__TASK DETAILS__.
Copy out each line in the rows below that contains the string "نوشتند".

__PROVIDED RECORDS__.
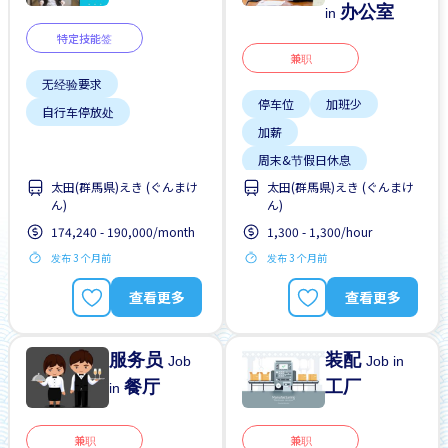
办公室
in
特定技能签
兼职
无经验要求
停车位
加班少
自行车停放处
加薪
周末&节假日休息
太田(群馬県)えき (ぐんまけ
太田(群馬県)えき (ぐんまけ
外籍员工
女性首选
ん)
ん)
支付交通费
174,240 - 190,000/month
1,300 - 1,300/hour
无经验要求
晋升
发布 3 个月前
发布 3 个月前
查看更多
查看更多
服务员
装配
Job
Job in
餐厅
工厂
in
兼职
兼职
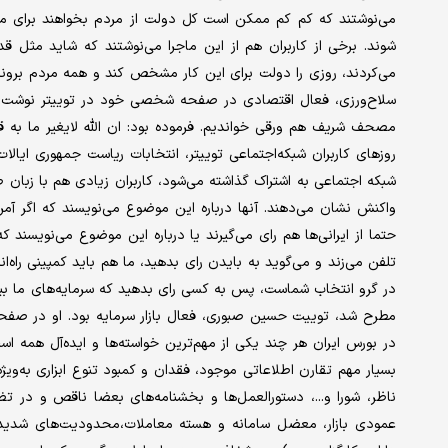
می‌نوشتند که کم کم ممکن است کل دولت از مردم بخواهند برای مش
شوند. برخی از کاربران هم از این ماجرا می‌نوشتند که شاید مثل قد
می‌کردند، روزی را دولت برای این کار مشخص کند و همه مردم برو
سلاح‌ورزی، فعال اقتصادی در صفحه شخصی خود در توییتر نوشت: «آق
مصحف شریف هم ورقی خواندیم. فرموده بود: ان الله لایغیر ما به قو
روزهای کاربران شبکه‌اجتماعی توییتر، انتخابات ریاست جمهوری ایال
شبکه اجتماعی به اشتراک گذاشته می‌شود، کاربران زیادی هم با زبان
واکنش نشان می‌دهند. آنها درباره این موضوع می‌نویسند که اگر آمری
حتما از ایرانی‌ها هم رای می‌گیرند یا درباره این موضوع می‌نویسند 
تلفن می‌زند و می‌گوید به بایدن رای بدهید، ما هم باید کمپینی راه‌ا
در گرو انتخاب شماست، پس به کسی رای بدهید که سرمایه‌های ما بیش ا
مطرح شد، توییت حسین صبوری، فعال بازار سرمایه بود. او در صفحه
در بورس ایران هر چند یکی از مهم‌ترین خواسته‌ها و اید‌ه‌آل همه 
بسیار مهم تقارن اطلاعاتی موجود، فقدان و کمبود تنوع ابزاری به‌و
ناظر، شورا و...، دستورالعمل‌ها و بخشنامه‌های بعضا ناقص و در تض
عمودی بازار، معضل سامانه و هسته معاملات،محدودیت‌های شدید برا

__PROBLEM SOLUTION__.
می‌نوشتند که کم کم ممکن است کل دولت از مردم بخواهند برای مش
شوند. برخی از کاربران هم از این ماجرا می‌نوشتند که شاید مثل قد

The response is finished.